*** Supplied information

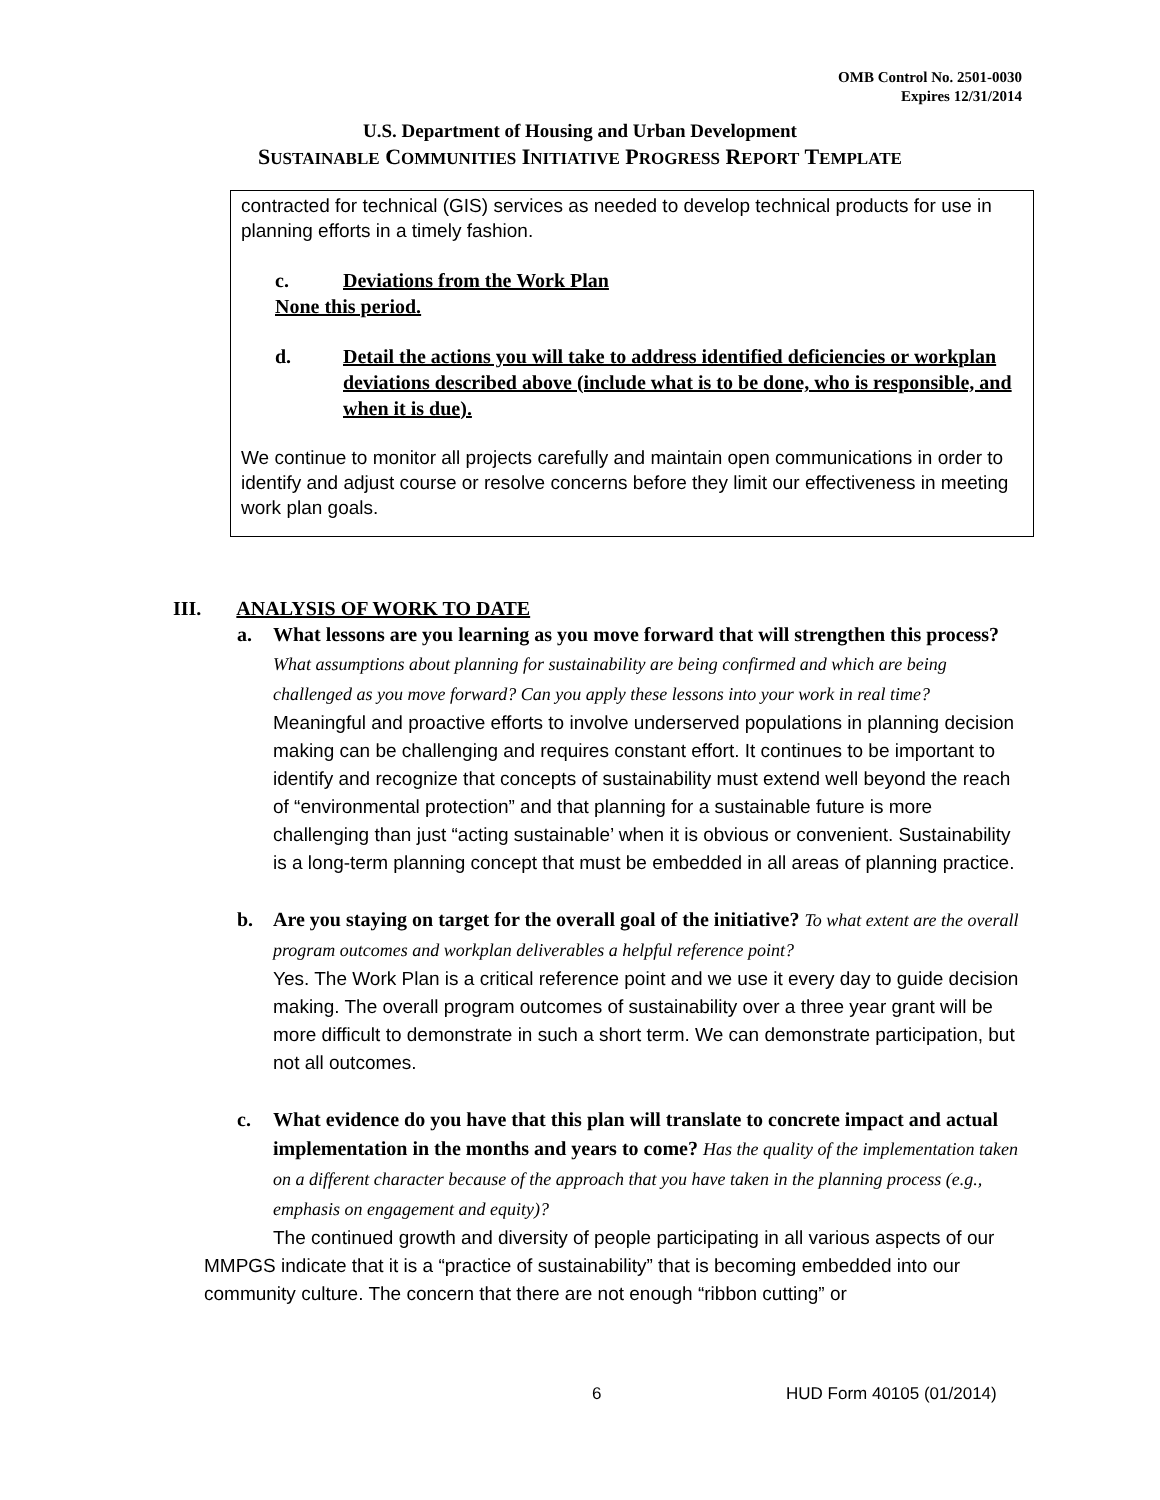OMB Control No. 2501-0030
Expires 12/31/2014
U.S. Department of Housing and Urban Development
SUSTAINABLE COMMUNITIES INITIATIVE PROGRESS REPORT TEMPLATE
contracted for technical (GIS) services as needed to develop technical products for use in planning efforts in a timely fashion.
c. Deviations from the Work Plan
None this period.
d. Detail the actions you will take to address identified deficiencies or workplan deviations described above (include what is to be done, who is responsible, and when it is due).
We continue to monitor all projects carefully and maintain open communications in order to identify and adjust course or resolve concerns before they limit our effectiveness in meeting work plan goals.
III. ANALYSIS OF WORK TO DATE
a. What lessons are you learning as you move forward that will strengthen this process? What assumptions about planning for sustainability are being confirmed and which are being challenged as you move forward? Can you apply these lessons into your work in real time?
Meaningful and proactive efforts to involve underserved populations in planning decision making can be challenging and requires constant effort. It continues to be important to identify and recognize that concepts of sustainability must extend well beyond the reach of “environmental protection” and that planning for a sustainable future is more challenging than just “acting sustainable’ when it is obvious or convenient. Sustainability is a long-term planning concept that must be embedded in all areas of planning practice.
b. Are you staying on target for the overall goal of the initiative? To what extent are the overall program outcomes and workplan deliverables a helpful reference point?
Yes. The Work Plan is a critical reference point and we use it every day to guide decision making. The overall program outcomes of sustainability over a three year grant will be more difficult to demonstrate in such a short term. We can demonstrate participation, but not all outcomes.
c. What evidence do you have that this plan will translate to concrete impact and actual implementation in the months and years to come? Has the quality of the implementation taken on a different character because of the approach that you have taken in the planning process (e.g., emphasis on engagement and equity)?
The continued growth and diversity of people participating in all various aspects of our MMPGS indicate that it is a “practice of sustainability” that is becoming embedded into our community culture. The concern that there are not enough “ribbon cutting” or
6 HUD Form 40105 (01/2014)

******

**What you need to do:** Quote every line of the records above exactly; no picture is to be copied.

**Task output:**
OMB Control No. 2501-0030
Expires 12/31/2014
U.S. Department of Housing and Urban Development
SUSTAINABLE COMMUNITIES INITIATIVE PROGRESS REPORT TEMPLATE
contracted for technical (GIS) services as needed to develop technical products for use in planning efforts in a timely fashion.
c. Deviations from the Work Plan
None this period.
d. Detail the actions you will take to address identified deficiencies or workplan deviations described above (include what is to be done, who is responsible, and when it is due).
We continue to monitor all projects carefully and maintain open communications in order to identify and adjust course or resolve concerns before they limit our effectiveness in meeting work plan goals.
III. ANALYSIS OF WORK TO DATE
a. What lessons are you learning as you move forward that will strengthen this process? What assumptions about planning for sustainability are being confirmed and which are being challenged as you move forward? Can you apply these lessons into your work in real time?
Meaningful and proactive efforts to involve underserved populations in planning decision making can be challenging and requires constant effort. It continues to be important to identify and recognize that concepts of sustainability must extend well beyond the reach of “environmental protection” and that planning for a sustainable future is more challenging than just “acting sustainable’ when it is obvious or convenient. Sustainability is a long-term planning concept that must be embedded in all areas of planning practice.
b. Are you staying on target for the overall goal of the initiative? To what extent are the overall program outcomes and workplan deliverables a helpful reference point?
Yes. The Work Plan is a critical reference point and we use it every day to guide decision making. The overall program outcomes of sustainability over a three year grant will be more difficult to demonstrate in such a short term. We can demonstrate participation, but not all outcomes.
c. What evidence do you have that this plan will translate to concrete impact and actual implementation in the months and years to come? Has the quality of the implementation taken on a different character because of the approach that you have taken in the planning process (e.g., emphasis on engagement and equity)?
The continued growth and diversity of people participating in all various aspects of our MMPGS indicate that it is a “practice of sustainability” that is becoming embedded into our community culture. The concern that there are not enough “ribbon cutting” or
6 HUD Form 40105 (01/2014)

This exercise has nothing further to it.